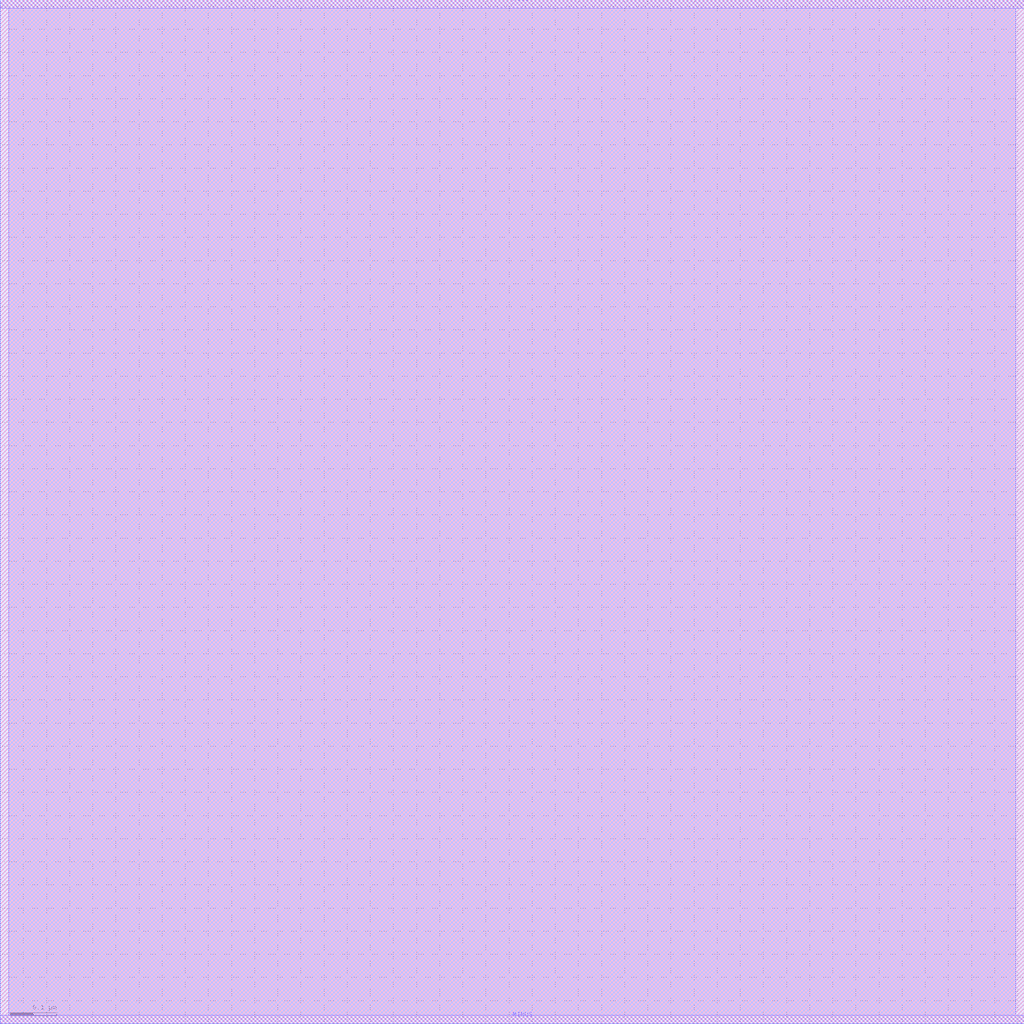
<source format=lef>
VERSION 5.7 ;
BUSBITCHARS "[]" ;
DIVIDERCHAR "/" ;

MACRO Cap_10f_1x1
  ORIGIN 0 0 ;
  FOREIGN Cap_10f_1x1 0 0 ;
  SIZE 2.214 BY 2.214 ;
  PIN PLUS
    DIRECTION INOUT ;
    USE SIGNAL ;
    PORT
      LAYER M2 ;
        RECT 0 2.196 2.214 2.214 ;
    END
  END PLUS
  PIN MINUS
    DIRECTION INOUT ;
    USE SIGNAL ;
    PORT
      LAYER M2 ;
        RECT 0 0 2.214 0.018 ;
    END
  END MINUS
  OBS
      LAYER M1 ;
        RECT 0 0 2.214 2.214 ;
      END
  OBS
      LAYER M2 ;
        RECT 0.018 0.018 2.196 2.196 ;
      END
  OBS
      LAYER M3 ;
        RECT 0 0 2.214 2.214 ;
      END
END Cap_10f_1x1

MACRO Switch_NMOS_10_1x1
  ORIGIN 0 0 ;
  FOREIGN Switch_NMOS_10_1x1 0 0 ;
  SIZE 0.432 BY 0.402 ;
  PIN S
    DIRECTION INOUT ;
    USE SIGNAL ;
    PORT
      LAYER M2 ;
        RECT 0.04 0.064 0.284 0.082 ;
    END
  END S
  PIN VSS
    DIRECTION INOUT ;
    USE POWER ;
    PORT
      LAYER M2 ;
        RECT 0 0 0.432 0.018 ;
    END
  END VSS
  PIN D
    DIRECTION INOUT ;
    USE SIGNAL ;
    PORT
      LAYER M2 ;
        RECT 0.148 0.192 0.392 0.21 ;
    END
  END D
  PIN G
    DIRECTION INOUT ;
    USE SIGNAL ;
    PORT
      LAYER M2 ;
        RECT 0.094 0.128 0.338 0.146 ;
    END
  END G
  PIN VDD
    DIRECTION INOUT ;
    USE POWER ;
    PORT
      LAYER M2 ;
        RECT 0 0.384 0.432 0.402 ;
    END
  END VDD

END Switch_NMOS_10_1x1


END LIBRARY
VERSION 5.7 ;
BUSBITCHARS "[]" ;
DIVIDERCHAR "/" ;

VIA M2_M1_0
  VIARULE M2_M1 ;
  CUTSIZE 0.018 0.018 ;
  LAYERS M1 V1 M2 ;
  CUTSPACING 0.018 0.018 ;
  ENCLOSURE 0 0.005 0.005 0 ;
  ROWCOL 1 1 ;
END M2_M1_0

VIA M2_M1_1
  VIARULE M2_M1 ;
  CUTSIZE 0.018 0.018 ;
  LAYERS M1 V1 M2 ;
  CUTSPACING 0.018 0.018 ;
  ENCLOSURE 0 0.005 0.005 0 ;
  ROWCOL 1 1 ;
END M2_M1_1


END LIBRARY

</source>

====================

Where an entry contains an image, drop the image and copy everything else word for word.

• _Task result_
<source format=lef>
VERSION 5.7 ;
BUSBITCHARS "[]" ;
DIVIDERCHAR "/" ;

MACRO Cap_10f_1x1
  ORIGIN 0 0 ;
  FOREIGN Cap_10f_1x1 0 0 ;
  SIZE 2.214 BY 2.214 ;
  PIN PLUS
    DIRECTION INOUT ;
    USE SIGNAL ;
    PORT
      LAYER M2 ;
        RECT 0 2.196 2.214 2.214 ;
    END
  END PLUS
  PIN MINUS
    DIRECTION INOUT ;
    USE SIGNAL ;
    PORT
      LAYER M2 ;
        RECT 0 0 2.214 0.018 ;
    END
  END MINUS
  OBS
      LAYER M1 ;
        RECT 0 0 2.214 2.214 ;
      END
  OBS
      LAYER M2 ;
        RECT 0.018 0.018 2.196 2.196 ;
      END
  OBS
      LAYER M3 ;
        RECT 0 0 2.214 2.214 ;
      END
END Cap_10f_1x1

MACRO Switch_NMOS_10_1x1
  ORIGIN 0 0 ;
  FOREIGN Switch_NMOS_10_1x1 0 0 ;
  SIZE 0.432 BY 0.402 ;
  PIN S
    DIRECTION INOUT ;
    USE SIGNAL ;
    PORT
      LAYER M2 ;
        RECT 0.04 0.064 0.284 0.082 ;
    END
  END S
  PIN VSS
    DIRECTION INOUT ;
    USE POWER ;
    PORT
      LAYER M2 ;
        RECT 0 0 0.432 0.018 ;
    END
  END VSS
  PIN D
    DIRECTION INOUT ;
    USE SIGNAL ;
    PORT
      LAYER M2 ;
        RECT 0.148 0.192 0.392 0.21 ;
    END
  END D
  PIN G
    DIRECTION INOUT ;
    USE SIGNAL ;
    PORT
      LAYER M2 ;
        RECT 0.094 0.128 0.338 0.146 ;
    END
  END G
  PIN VDD
    DIRECTION INOUT ;
    USE POWER ;
    PORT
      LAYER M2 ;
        RECT 0 0.384 0.432 0.402 ;
    END
  END VDD

END Switch_NMOS_10_1x1


END LIBRARY
VERSION 5.7 ;
BUSBITCHARS "[]" ;
DIVIDERCHAR "/" ;

VIA M2_M1_0
  VIARULE M2_M1 ;
  CUTSIZE 0.018 0.018 ;
  LAYERS M1 V1 M2 ;
  CUTSPACING 0.018 0.018 ;
  ENCLOSURE 0 0.005 0.005 0 ;
  ROWCOL 1 1 ;
END M2_M1_0

VIA M2_M1_1
  VIARULE M2_M1 ;
  CUTSIZE 0.018 0.018 ;
  LAYERS M1 V1 M2 ;
  CUTSPACING 0.018 0.018 ;
  ENCLOSURE 0 0.005 0.005 0 ;
  ROWCOL 1 1 ;
END M2_M1_1


END LIBRARY

</source>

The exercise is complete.